September 10, 1997

Appeal of

SJ POSTAL LIMITED PARTNERSHIP

Under Lease Agreement

PSBCA No. 3811

 

APPEARANCE FOR APPELLANT:

Alvin S. Nathanson, Esq.

 

APPEARANCE FOR RESPONDENT:

Robert E. O’Connell, Esq.

 

OPINION OF THE BOARD ON MOTION FOR RECONSIDERATION

 

Appellant, SJ Postal Limited Partnership, has filed a limited motion for reconsideration of the Board's Opinion in SJ Postal Limited Partnership, PSBCA No. 3811, 96-2 BCA ¶ 28,607.  In that Opinion, the Board held that, under the terms of the lease, Respondent was liable for the payment of assessments for flood control services made against the leased facility in San Jose, California.  Appellant seeks reconsideration of that part of the Opinion that limited Appellant's recovery to the flood control fees not paid by Respondent during the period Appellant was the owner of the property in question -- i.e., after the transfer of the property from its original owners to Appellant in 1994.

Appellant argues that in the transfer of the property there was no reservation by the original owners of any rights to pursue claims against Respondent.  Further, Appellant argues that all rights of the original owners under the lease were similarly transferred to it.  Therefore, Appellant contends that as the assignee under the lease, it succeeded to all the rights and interests of, and that it stands in the same position as, the assignors.  As a result, Appellant contends it can recover the same damages from the Postal Service that the original owners could have recovered had they brought this action.

In reply, Respondent makes two primary arguments.  Respondent argues first that the record does not show that, in the course of the transfer, the previous owners assigned to Appellant their right to recover damages suffered by virtue of Respondent's partial non-payment of the real estate taxes.  Second, Respondent argues that, even accepting Appellant's general proposition that all of the assignors' rights were transferred to Appellant, Appellant may not recover because Respondent owed nothing to the assignors at the time of transfer.

Contrary to Appellant's position, the assignment of a Postal Service lease does not automatically transfer to the assignee the right to receive rents that may have accrued but were unpaid at the time of transfer.  Rather, the assignor retains the right to recover such rents unless such right is expressly transferred to the assignee.  See, Ginsberg v.

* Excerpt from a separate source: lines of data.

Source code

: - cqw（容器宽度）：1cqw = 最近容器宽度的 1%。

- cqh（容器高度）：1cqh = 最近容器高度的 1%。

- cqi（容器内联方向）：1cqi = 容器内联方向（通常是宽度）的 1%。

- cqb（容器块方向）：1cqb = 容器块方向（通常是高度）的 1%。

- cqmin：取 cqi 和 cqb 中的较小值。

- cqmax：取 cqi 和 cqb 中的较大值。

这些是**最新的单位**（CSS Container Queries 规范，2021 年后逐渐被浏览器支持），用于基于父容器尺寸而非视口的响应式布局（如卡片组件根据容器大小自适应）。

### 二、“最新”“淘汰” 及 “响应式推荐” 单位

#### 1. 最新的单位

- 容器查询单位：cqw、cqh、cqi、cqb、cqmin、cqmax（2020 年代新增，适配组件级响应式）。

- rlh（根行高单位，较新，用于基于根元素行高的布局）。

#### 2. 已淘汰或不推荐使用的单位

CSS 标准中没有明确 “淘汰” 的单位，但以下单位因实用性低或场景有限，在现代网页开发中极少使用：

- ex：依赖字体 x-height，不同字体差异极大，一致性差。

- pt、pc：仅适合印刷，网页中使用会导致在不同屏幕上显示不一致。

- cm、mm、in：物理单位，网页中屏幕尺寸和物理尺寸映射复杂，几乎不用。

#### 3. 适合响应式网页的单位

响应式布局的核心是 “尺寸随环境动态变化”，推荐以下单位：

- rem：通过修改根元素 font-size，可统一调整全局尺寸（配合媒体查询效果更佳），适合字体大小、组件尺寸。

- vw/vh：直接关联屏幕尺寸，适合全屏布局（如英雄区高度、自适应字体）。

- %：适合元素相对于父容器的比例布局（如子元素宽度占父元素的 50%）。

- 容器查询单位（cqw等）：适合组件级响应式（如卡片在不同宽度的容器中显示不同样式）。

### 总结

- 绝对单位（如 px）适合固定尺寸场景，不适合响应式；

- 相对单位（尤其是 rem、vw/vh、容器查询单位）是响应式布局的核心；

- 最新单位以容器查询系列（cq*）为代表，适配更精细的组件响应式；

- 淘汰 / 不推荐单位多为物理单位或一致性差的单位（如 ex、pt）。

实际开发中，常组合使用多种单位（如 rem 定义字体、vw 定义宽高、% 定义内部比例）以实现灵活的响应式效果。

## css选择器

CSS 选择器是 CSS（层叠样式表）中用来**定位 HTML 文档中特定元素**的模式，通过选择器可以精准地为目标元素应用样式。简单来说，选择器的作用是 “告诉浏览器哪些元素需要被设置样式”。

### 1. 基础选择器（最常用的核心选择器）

Austin, 968 F.2d 1198 (Fed. Cir. 1992).  Therefore, what we must consider is whether the rights transferred to Appellant in connection with the assignment of the lease included the right to receive rents, if any, that were due but unpaid at the time of the transfer.[1]

As noted by Appellant in its motion, at the time of the property transfer, Postal Service Form 7461, "Certificate of Transfer of Title to Leased Property,"[2] was executed by both Appellant and the original owners and was provided to Respondent.  In relevant part, the Certificate of Transfer recited that the property had been,

". . .sold and transferred, with all the rights, rents, and easements thereunto belonging or appertaining and that TITLE therefor passed to [Appellant] . . . and that the said lease for the premises herein described has been duly assigned to [Appellant], and that all rents for the said premises which become due from and after the first day of the first month thereafter following the date of execution of this instrument shall be paid to [Appellant]."

 

We do not read this language to state that there had been an express transfer of the right under the lease to collect rent that allegedly remained unpaid prior to the date of the transfer.  Further, Appellant has not provided any other evidence to show that such a transfer occurred.  Accordingly, under Ginsberg, if the right to recover the pre-transfer flood control fees existed, the previous owners retained that right to the exclusion of Appellant.  Appellant, therefore, lacks standing under the Contract Disputes Act to seek recovery of flood control fees unpaid during the time preceding its ownership of the property.  Therefore, the Board's original Opinion, although couched in different terms, was correct insofar as it limited Appellant's recovery to the period after it acquired the property.

Appellant's limited motion for reconsideration is denied.

David I. Brochstein

Administrative Judge

Vice Chairman

 

I concur:

James A. Cohen

Administrative Judge

Chairman

 

I concur:

William K. Mahn

Administrative Judge

Board Member



[1]  Under the Tax Clause Rider, the lessor was to receive reimbursement of general real estate taxes as "additional rent."  (Opinion of the Board, Finding 3).  Therefore, any claim for the unpaid flood control fees, which were part of general real estate taxes, would be a claim for accrued but unpaid rent.